[[ Data for analysis, beginning ]]

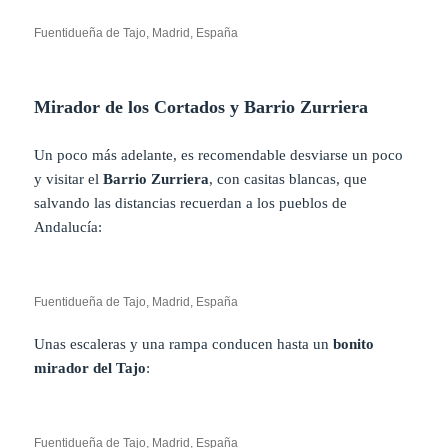
Fuentidueña de Tajo, Madrid, España
Mirador de los Cortados y Barrio Zurriera
Un poco más adelante, es recomendable desviarse un poco
y visitar el
Barrio Zurriera
, con casitas blancas, que
salvando las distancias recuerdan a los pueblos de
Andalucía:
Fuentidueña de Tajo, Madrid, España
Unas escaleras y una rampa conducen hasta un
bonito
mirador del Tajo
:
Fuentidueña de Tajo, Madrid, España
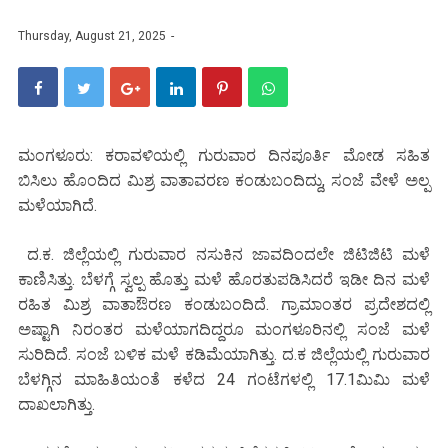
Thursday, August 21, 2025
ಮಂಗಳೂರು: ಕರಾವಳಿಯಲ್ಲಿ ಗುರುವಾರ ದಿನಪೂರ್ತಿ ಮೋಡ ಸಹಿತ
ಬಿಸಿಲು ಹೊಂದಿದ ಮಿಶ್ರ ವಾತಾವರಣ ಕಂಡುಬಂದಿದ್ದು, ಸಂಜೆ ವೇಳೆ ಅಲ್ಪ
ಮಳೆಯಾಗಿದೆ.
ದ.ಕ. ಜಿಲ್ಲೆಯಲ್ಲಿ ಗುರುವಾರ ನಸುಕಿನ ಜಾವದಿಂದಲೇ ಜಿಟಿಜಿಟಿ ಮಳೆ
ಕಾಣಿಸಿತ್ತು. ಬೆಳಗ್ಗೆ ಸ್ವಲ್ಪ ಹೊತ್ತು ಮಳೆ ಹೊರತುಪಡಿಸಿದರೆ ಇಡೀ ದಿನ ಮಳೆ
ರಹಿತ ಮಿಶ್ರ ವಾತಾಔರಣ ಕಂಡುಬಂದಿದೆ. ಗ್ರಾಮಾಂತರ ಪ್ರದೇಶದಲ್ಲಿ
ಅಷ್ಟಾಗಿ ನಿರಂತರ ಮಳೆಯಾಗದಿದ್ದರೂ ಮಂಗಳೂರಿನಲ್ಲಿ ಸಂಜೆ ಮಳೆ
ಸುರಿದಿದೆ. ಸಂಜೆ ಬಳಿಕ ಮಳೆ ಕಡಿಮೆಯಾಗಿತ್ತು. ದ.ಕ ಜಿಲ್ಲೆಯಲ್ಲಿ ಗುರುವಾರ
ಬೆಳಗ್ಗಿನ ಮಾಹಿತಿಯಂತೆ ಕಳೆದ 24 ಗಂಟೆಗಳಲ್ಲಿ 17.1ಮಿಮಿ ಮಳೆ
ದಾಖಲಾಗಿತ್ತು.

[[ Data for analysis, end ]]

Assigned task
Write out the text of all the records again, putting "Comunidad de Madrid, España" wherever "Madrid, España" appears and changing nothing else. Leave the pictures out.

Solution for this exercise
Fuentidueña de Tajo, Comunidad de Madrid, España
Mirador de los Cortados y Barrio Zurriera
Un poco más adelante, es recomendable desviarse un poco
y visitar el
Barrio Zurriera
, con casitas blancas, que
salvando las distancias recuerdan a los pueblos de
Andalucía:
Fuentidueña de Tajo, Comunidad de Madrid, España
Unas escaleras y una rampa conducen hasta un
bonito
mirador del Tajo
:
Fuentidueña de Tajo, Comunidad de Madrid, España
Thursday, August 21, 2025
ಮಂಗಳೂರು: ಕರಾವಳಿಯಲ್ಲಿ ಗುರುವಾರ ದಿನಪೂರ್ತಿ ಮೋಡ ಸಹಿತ
ಬಿಸಿಲು ಹೊಂದಿದ ಮಿಶ್ರ ವಾತಾವರಣ ಕಂಡುಬಂದಿದ್ದು, ಸಂಜೆ ವೇಳೆ ಅಲ್ಪ
ಮಳೆಯಾಗಿದೆ.
ದ.ಕ. ಜಿಲ್ಲೆಯಲ್ಲಿ ಗುರುವಾರ ನಸುಕಿನ ಜಾವದಿಂದಲೇ ಜಿಟಿಜಿಟಿ ಮಳೆ
ಕಾಣಿಸಿತ್ತು. ಬೆಳಗ್ಗೆ ಸ್ವಲ್ಪ ಹೊತ್ತು ಮಳೆ ಹೊರತುಪಡಿಸಿದರೆ ಇಡೀ ದಿನ ಮಳೆ
ರಹಿತ ಮಿಶ್ರ ವಾತಾಔರಣ ಕಂಡುಬಂದಿದೆ. ಗ್ರಾಮಾಂತರ ಪ್ರದೇಶದಲ್ಲಿ
ಅಷ್ಟಾಗಿ ನಿರಂತರ ಮಳೆಯಾಗದಿದ್ದರೂ ಮಂಗಳೂರಿನಲ್ಲಿ ಸಂಜೆ ಮಳೆ
ಸುರಿದಿದೆ. ಸಂಜೆ ಬಳಿಕ ಮಳೆ ಕಡಿಮೆಯಾಗಿತ್ತು. ದ.ಕ ಜಿಲ್ಲೆಯಲ್ಲಿ ಗುರುವಾರ
ಬೆಳಗ್ಗಿನ ಮಾಹಿತಿಯಂತೆ ಕಳೆದ 24 ಗಂಟೆಗಳಲ್ಲಿ 17.1ಮಿಮಿ ಮಳೆ
ದಾಖಲಾಗಿತ್ತು.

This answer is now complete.